*** Study material Section Begins ***

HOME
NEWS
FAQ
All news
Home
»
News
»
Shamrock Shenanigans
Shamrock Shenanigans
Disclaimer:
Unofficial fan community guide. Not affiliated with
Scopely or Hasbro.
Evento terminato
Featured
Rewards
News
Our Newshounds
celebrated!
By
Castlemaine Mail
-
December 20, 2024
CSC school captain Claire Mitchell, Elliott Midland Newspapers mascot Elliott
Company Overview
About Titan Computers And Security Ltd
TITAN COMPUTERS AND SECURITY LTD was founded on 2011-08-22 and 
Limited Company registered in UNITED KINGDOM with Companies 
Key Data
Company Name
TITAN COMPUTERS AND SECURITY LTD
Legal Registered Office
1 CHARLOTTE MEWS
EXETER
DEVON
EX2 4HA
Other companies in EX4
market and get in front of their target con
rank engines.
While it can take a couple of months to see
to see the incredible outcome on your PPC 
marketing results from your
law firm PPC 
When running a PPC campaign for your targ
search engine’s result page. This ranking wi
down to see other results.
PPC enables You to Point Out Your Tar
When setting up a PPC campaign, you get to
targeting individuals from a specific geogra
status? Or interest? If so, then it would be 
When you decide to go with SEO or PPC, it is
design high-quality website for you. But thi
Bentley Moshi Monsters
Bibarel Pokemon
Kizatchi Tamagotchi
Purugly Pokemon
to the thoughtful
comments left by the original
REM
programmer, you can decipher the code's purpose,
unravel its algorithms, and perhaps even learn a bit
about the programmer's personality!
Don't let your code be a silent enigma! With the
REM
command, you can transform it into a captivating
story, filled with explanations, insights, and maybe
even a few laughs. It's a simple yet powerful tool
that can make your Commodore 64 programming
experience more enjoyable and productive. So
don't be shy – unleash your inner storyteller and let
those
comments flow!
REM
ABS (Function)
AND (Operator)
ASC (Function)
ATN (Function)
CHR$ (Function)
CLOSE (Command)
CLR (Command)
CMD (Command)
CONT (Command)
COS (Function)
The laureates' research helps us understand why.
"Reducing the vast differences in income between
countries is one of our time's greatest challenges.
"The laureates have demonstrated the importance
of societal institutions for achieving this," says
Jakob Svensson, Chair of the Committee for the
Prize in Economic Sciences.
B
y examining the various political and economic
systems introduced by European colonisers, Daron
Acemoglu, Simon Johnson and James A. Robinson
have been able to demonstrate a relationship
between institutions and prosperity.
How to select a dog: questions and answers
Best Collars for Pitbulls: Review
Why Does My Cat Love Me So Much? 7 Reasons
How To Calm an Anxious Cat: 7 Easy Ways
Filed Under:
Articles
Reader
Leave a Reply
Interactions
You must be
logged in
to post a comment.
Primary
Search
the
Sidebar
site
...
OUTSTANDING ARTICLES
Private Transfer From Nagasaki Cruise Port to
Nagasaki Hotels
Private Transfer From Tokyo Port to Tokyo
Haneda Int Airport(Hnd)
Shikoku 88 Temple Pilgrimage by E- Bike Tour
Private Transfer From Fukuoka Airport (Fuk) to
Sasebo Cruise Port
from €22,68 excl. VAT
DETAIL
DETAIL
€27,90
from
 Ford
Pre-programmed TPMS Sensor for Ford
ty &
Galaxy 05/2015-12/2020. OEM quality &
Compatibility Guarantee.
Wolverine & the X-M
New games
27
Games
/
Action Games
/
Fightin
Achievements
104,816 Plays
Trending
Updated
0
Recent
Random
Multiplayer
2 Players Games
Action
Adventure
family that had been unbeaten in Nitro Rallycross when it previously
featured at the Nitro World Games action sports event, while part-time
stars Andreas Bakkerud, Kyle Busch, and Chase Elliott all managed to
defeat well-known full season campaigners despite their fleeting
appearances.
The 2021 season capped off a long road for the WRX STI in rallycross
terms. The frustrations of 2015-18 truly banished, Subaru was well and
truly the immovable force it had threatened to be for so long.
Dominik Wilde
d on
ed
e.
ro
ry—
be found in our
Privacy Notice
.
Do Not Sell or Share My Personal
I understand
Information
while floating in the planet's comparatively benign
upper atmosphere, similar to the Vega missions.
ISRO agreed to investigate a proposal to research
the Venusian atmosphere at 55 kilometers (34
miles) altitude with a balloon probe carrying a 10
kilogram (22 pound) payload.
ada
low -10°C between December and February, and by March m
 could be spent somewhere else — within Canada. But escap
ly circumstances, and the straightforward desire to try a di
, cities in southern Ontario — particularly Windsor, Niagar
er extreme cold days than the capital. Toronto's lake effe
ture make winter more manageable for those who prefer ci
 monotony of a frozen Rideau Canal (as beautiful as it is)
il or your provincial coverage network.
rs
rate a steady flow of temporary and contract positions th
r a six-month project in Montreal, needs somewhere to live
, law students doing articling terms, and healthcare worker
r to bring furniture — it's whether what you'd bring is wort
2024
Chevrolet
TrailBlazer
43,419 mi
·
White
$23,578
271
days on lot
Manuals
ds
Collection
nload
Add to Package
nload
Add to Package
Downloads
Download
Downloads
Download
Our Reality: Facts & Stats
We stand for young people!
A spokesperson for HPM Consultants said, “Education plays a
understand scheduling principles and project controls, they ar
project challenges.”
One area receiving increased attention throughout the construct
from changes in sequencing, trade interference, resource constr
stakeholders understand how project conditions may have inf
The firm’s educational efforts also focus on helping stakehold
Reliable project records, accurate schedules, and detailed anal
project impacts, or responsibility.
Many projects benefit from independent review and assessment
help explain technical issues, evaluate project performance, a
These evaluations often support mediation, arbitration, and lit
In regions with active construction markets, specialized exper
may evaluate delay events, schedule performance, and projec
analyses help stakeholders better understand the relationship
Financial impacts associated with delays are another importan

*** Study material Section Ends ***

Prompt
Please copy the items above word for word, from their first line up to and including the line that contains "December 20, 2024".

Task solution
HOME
NEWS
FAQ
All news
Home
»
News
»
Shamrock Shenanigans
Shamrock Shenanigans
Disclaimer:
Unofficial fan community guide. Not affiliated with
Scopely or Hasbro.
Evento terminato
Featured
Rewards
News
Our Newshounds
celebrated!
By
Castlemaine Mail
-
December 20, 2024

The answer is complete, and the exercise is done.